The improbable calanque, friend of factories and filmmakers

At a time of overcrowded creeks and while a quota is being considered for the Sormiou cove, there are places on the Marseille coast that never see tourists, or almost. “No one comes here by chance,” knows Dora, who runs the only restaurant in the Ponteau area, in the town of Martigues, in the Bouches-du-Rhône. And for good reason, to access this small cove, you have to travel five kilometers on a road lined with pipelines and chimneys from the refineries of the imposing petrochemical complex located about ten kilometers west of Marseille. An uninviting landscape which nevertheless leads to a little corner of paradise.

The calanque de Lavera, its 41 cabins, its bar-restaurant, its handful of year-round residents and its few seasonal rentals. “Three-quarters of customers who do not know call us on the way and tell us: ‘I think we are lost,” “laughs Alexandre, Dora’s son, who manages a few rental properties.

From Guédiguian to Plus belle la vie

However, the place remains quite confidential and is communicated mainly by word of mouth. This one seems to work particularly well in the film industry. From Robert Guédiguian as a pioneer for To life, to death (1995) and Along the breadcrumb trail (2014) to Something is happening (2018) by Anne Alix through scenes from More beautiful life, documentaries, or advertisements, the bar-restaurant and cabins of this unsuspected cove attract for its paradox. There is here a striking contrast between these dwellings, former shelters of fishermen from another age, the modernity of the factories, the immutability of the rock, the sea and the immobility of the tankers who wait at sea. A setting which, depending on the setting, exposes this paradox or stages a picturesque and idyllic landscape.

Factories that “protect the world”

Patrick, a 60-year-old Martégal, has been coming here since he was little. That day, he comes out of the water after a game of spearfishing. “It’s heaven here,” he smiles. “Finally, you have to look at the sea,” he continues, not worried about the quality of the water because of the proximity of the industry. “The water is clean and very supervised”. Last year, an iron chloride leak from factories dissuaded him from coming there for many months.

View of the Lavera site – Alexandre Vella / 20 Minutes

For the rest, factories are rather popular here. “It protects people”, says our underwater hunter who makes “beautiful fish”. Angelo, lyric singer and one of Dora’s sons, agrees. “For us, the factories are the barrier. Otherwise, there would only be Germans and tourists, because it’s sand here ”.

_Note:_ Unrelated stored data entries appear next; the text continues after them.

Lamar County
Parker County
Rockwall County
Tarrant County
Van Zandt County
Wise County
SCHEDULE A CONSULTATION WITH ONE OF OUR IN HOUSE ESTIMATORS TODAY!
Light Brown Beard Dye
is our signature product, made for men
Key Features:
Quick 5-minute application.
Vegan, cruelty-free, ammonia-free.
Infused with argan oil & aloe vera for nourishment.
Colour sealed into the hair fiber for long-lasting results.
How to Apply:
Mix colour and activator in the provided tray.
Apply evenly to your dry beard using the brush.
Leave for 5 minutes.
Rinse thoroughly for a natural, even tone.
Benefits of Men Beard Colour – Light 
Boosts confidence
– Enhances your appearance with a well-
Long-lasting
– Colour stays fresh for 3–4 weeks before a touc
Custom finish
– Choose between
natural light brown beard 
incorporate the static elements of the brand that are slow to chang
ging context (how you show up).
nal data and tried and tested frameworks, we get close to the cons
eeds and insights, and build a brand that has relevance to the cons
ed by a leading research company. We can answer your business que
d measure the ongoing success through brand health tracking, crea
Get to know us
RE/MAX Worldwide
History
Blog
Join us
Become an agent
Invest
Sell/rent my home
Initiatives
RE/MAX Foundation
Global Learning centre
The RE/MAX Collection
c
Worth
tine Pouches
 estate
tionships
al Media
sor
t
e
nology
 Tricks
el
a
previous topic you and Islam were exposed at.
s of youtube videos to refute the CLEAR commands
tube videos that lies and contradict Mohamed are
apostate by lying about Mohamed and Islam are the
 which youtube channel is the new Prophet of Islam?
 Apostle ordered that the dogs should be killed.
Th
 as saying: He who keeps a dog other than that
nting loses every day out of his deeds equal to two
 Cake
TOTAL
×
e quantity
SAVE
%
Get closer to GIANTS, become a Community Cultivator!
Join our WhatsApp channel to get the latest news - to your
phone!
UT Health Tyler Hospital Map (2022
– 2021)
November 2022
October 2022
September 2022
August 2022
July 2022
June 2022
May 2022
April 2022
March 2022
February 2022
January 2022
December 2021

Sand by the sea around Marseille, a rare commodity. These sheds almost quite simply disappeared. Nearly 40 have already been razed, without cadastral registration and encroaching on the public maritime domain. “The fishermen’s huts here go up the walls as you go, and in the end you have a house,” Patrick observed. Those who survived did so under the old legal concept of ” acquisitive prescription “. Or the fact of acquiring possession of an untitled property if one can justify an occupation of more than thirty years.

“The” shits “were sold between us for a handful of figs”

Since this long legal conflict was settled, since running water was brought in by the municipality in the mid-1990s, and since fiber is now installed, the hamlet has changed. “Today, the ‘shits’ which were sold between us for a handful of figs are sold at a high price. Especially for ten years, “regrets Dora. “Of the elders, there are not many left,” adds Mathieu, 74, in a conversation where only his blue eyes, his receding hairline and his lion’s head tattooed on the shoulder protrude from the fence.

He is nostalgic for an era, that before the demolition of half of the sheds and the sale of many others by heirs. “We don’t know each other anymore”.

“Here, people were only fishermen when they came to the Eternal”

In the 1970s and 1980s, the mood was quite different. “There are creeks like the one in Carry which were more for the bourgeoisie. But here, there was no station, you had to come by walking, Dora rewinds. When I arrived here, when my family bought out, the bar and restaurant was a hobby hotel, evidenced by all the tiny rooms upstairs. In the village lived an old prostitute, an old pimp. How to tell you, this calanque, it was a bit the corner where the small Marseillais thugs came to hide. Here, people were only fishermen when they came to the Eternal, ”she slips.

A sign that times are changing, her children, Angelo and Alexandre, do not intend to pursue the restaurant. The first wants to devote himself to his singing career, the second is doing well in business and intends to grow the place, which, once past the factories, offers an unparalleled setting on the Provencal coast.